- Born: 1964 (age 61–62)

Academic background
- Education: Leipzig University, Technical University of Munich/Max Planck Institute of Biochemistry
- Thesis: Röntgenstrukturanalyse der LE-Module γ1 III 3-5 (1996)
- Doctoral advisor: Robert Huber
- Other advisor: Jürgen Engel

Academic work
- Discipline: Biochemistry, Structural biology, Biophysics
- Institutions: Biozentrum University of Basel, University of Manitoba

= Jörg Stetefeld =

German biochemist

Jörg Stetefeld (born 1964) is a German biochemist and biophysicist, distinguished professor and holder of the Tier 1 Canada Research Chair in structural biology and biophysics at the Department of Chemistry, University of Manitoba, Canada, where he established a hybrid method approach for the integration of structural and cellular biology.

==Education and career==

Stetefeld graduated in biochemistry from Leipzig University in 1990 and earned his Ph.D. at the Technical University of Munich in 1996 as a member of Robert Huber's group at the Max Planck Institute of Biochemistry in Martinsried.
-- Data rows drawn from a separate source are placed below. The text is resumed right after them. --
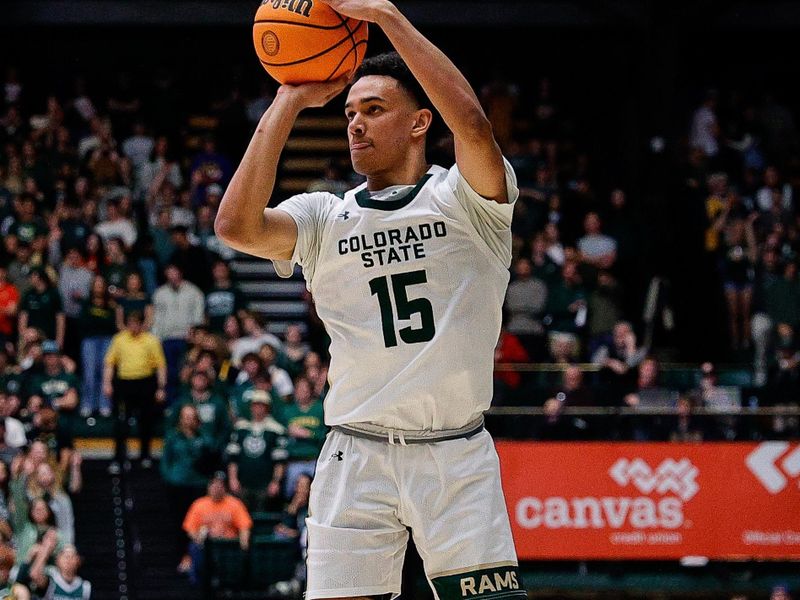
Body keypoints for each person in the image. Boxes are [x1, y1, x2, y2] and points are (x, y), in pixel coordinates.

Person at [215, 1, 525, 597]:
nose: (355, 123)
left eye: (375, 110)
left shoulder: (468, 202)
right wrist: (289, 100)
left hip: (455, 452)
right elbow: (235, 226)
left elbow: (476, 128)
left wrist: (385, 16)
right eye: (351, 112)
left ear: (420, 123)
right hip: (356, 453)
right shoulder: (325, 215)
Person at [103, 310, 167, 473]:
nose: (133, 326)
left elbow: (160, 365)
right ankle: (119, 458)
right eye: (130, 323)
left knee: (145, 421)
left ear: (141, 324)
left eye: (136, 323)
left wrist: (161, 387)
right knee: (121, 422)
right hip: (124, 383)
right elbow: (110, 363)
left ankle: (145, 455)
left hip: (145, 382)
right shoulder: (119, 339)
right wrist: (107, 383)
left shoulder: (151, 340)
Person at [182, 471, 252, 585]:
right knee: (195, 548)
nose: (217, 488)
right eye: (213, 484)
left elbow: (244, 526)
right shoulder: (199, 504)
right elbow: (190, 529)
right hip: (207, 545)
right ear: (209, 487)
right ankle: (200, 584)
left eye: (220, 485)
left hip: (228, 545)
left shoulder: (234, 503)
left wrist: (244, 543)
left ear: (225, 488)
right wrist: (198, 538)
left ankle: (232, 584)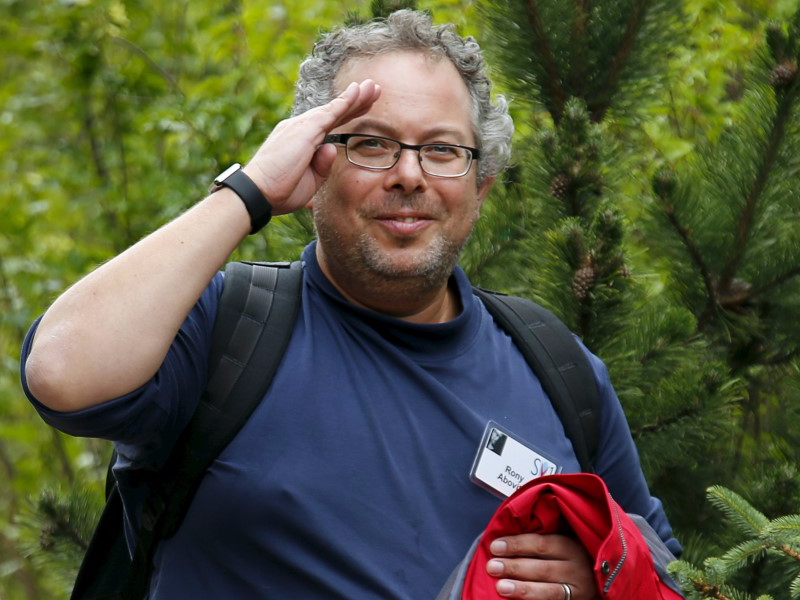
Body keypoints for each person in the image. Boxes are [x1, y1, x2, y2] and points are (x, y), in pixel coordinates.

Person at [21, 9, 682, 600]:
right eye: (371, 143)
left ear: (480, 184)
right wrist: (246, 194)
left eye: (442, 149)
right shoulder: (228, 329)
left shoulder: (558, 370)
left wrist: (596, 577)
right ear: (312, 167)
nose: (409, 174)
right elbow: (61, 371)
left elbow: (662, 568)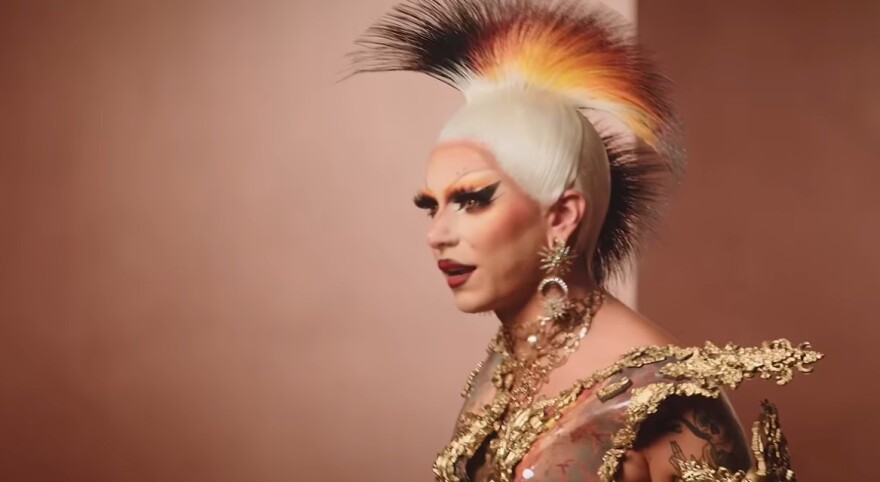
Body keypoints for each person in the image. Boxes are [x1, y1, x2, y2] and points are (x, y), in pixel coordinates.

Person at [347, 1, 823, 481]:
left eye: (473, 200)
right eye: (433, 205)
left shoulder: (664, 396)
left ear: (562, 216)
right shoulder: (509, 360)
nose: (437, 234)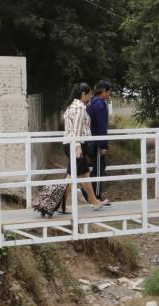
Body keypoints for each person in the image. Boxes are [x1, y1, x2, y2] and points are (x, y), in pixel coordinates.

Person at [63, 83, 108, 211]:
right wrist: (78, 147)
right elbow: (77, 130)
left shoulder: (71, 106)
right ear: (83, 94)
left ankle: (94, 201)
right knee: (71, 176)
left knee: (84, 174)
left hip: (70, 144)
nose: (90, 97)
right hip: (75, 144)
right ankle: (60, 204)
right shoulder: (80, 108)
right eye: (89, 94)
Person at [86, 80, 112, 205]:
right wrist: (104, 145)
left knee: (98, 167)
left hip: (91, 140)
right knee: (98, 169)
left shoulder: (92, 102)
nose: (109, 95)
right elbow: (102, 126)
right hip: (96, 142)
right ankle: (95, 196)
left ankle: (90, 194)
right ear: (103, 91)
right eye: (109, 92)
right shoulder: (100, 104)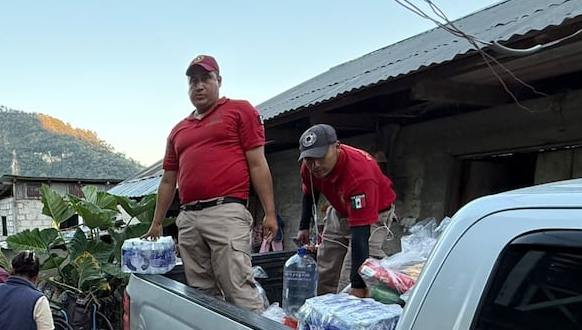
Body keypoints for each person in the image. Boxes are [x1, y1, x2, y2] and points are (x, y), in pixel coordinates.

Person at [145, 54, 277, 313]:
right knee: (201, 294)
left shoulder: (240, 111)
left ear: (219, 80)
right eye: (193, 81)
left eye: (206, 78)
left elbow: (258, 164)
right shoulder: (178, 130)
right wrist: (157, 222)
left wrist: (270, 212)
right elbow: (168, 180)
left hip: (225, 212)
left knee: (237, 288)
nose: (199, 86)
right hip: (188, 219)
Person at [296, 124, 397, 297]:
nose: (316, 164)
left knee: (350, 280)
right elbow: (309, 193)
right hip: (339, 210)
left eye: (321, 156)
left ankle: (350, 315)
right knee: (326, 270)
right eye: (310, 158)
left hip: (372, 215)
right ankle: (320, 317)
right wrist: (304, 226)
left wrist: (357, 285)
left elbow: (360, 236)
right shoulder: (309, 167)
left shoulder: (360, 174)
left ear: (337, 147)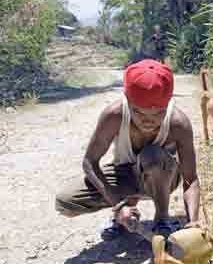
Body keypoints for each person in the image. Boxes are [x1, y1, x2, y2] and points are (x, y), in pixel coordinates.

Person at [55, 59, 204, 241]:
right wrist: (118, 205)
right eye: (139, 112)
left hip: (163, 178)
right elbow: (90, 162)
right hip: (125, 175)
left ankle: (162, 219)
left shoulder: (178, 123)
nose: (148, 120)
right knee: (66, 203)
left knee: (154, 155)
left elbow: (191, 179)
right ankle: (126, 212)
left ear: (168, 104)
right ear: (127, 101)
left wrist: (193, 222)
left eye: (158, 113)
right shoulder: (114, 115)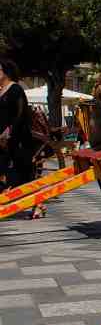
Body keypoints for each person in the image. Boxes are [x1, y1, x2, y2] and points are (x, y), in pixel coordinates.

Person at [0, 57, 43, 218]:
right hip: (2, 141)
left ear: (5, 72)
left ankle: (38, 204)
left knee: (24, 175)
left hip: (16, 140)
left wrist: (8, 133)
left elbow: (20, 115)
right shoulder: (1, 91)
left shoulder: (15, 89)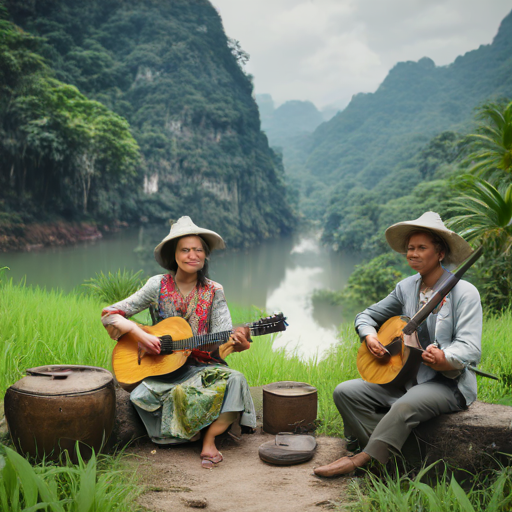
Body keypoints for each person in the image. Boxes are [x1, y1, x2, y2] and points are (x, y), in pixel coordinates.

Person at [314, 211, 482, 477]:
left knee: (405, 405)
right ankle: (398, 460)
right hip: (405, 378)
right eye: (410, 248)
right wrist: (369, 335)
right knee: (345, 391)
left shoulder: (464, 292)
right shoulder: (405, 287)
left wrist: (444, 357)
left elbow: (470, 347)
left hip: (447, 384)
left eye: (421, 248)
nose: (412, 254)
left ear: (440, 253)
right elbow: (366, 316)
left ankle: (361, 459)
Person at [101, 216, 256, 469]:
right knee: (142, 394)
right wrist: (141, 335)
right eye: (185, 250)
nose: (192, 255)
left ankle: (209, 438)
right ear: (175, 255)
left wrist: (237, 343)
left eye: (198, 250)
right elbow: (110, 315)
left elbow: (220, 337)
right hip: (163, 368)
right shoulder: (157, 285)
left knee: (236, 380)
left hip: (201, 366)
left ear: (205, 255)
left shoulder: (214, 290)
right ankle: (183, 434)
He conducted postdoctoral research in biophysics with Jürgen Engel at the Biozentrum, University of Basel, from 1999–2006 (habilitation and venia legendi in 2003), where he led a research group on "Structural and functional diversity
generated by alternative mRNA" before joining the University of Manitoba faculty in 2006 (distinguished professor since 2025). In 2015 Stetefeld co-founded the Centre for Oil and Gas Research and Development (COGRAD), an internationally accredited analytical centre in environmental monitoring and remediation services.

In 2019 he established the Center for Integrated Structural Biophysics (CISB) providing a platform for structure-based drug design projects. Stetefeld is founder and CEO of White Otter Biotech Inc.

Stetefeld serves on the editorial board of the Journal of Structural Biology.

==Research==

Stetefeld's primary goal of research is to understand in detail the structure-property relationship of protein-protein and protein-ligand interaction networks. In structural biophysics he has worked on the exploration of structural dynamics of extracellular higher-order signaling complexes in cellular communication, having published the first high-resolution X-ray crystal structure of a signaling component (laminin). Stetefeld expanded the study of individual protein domains towards complex, higher-order signaling assemblies. This included research into agrin-mediated neuromuscular junction formation
as well as unraveling the effects of alternative mRNA splice inserts in muscular dystrophy. Adopting a hybrid method approach in structural biology to untangle higher order signaling clusters Stetefeld has contributed to structural biology of target systems by combining X-ray crystallography with complementary techniques like high-resolution NMR techniques. He has developed structure-function-applications of coiled coils, including the exploration of S-layer protein crystal structure from the archaea Staphylothermus marinus.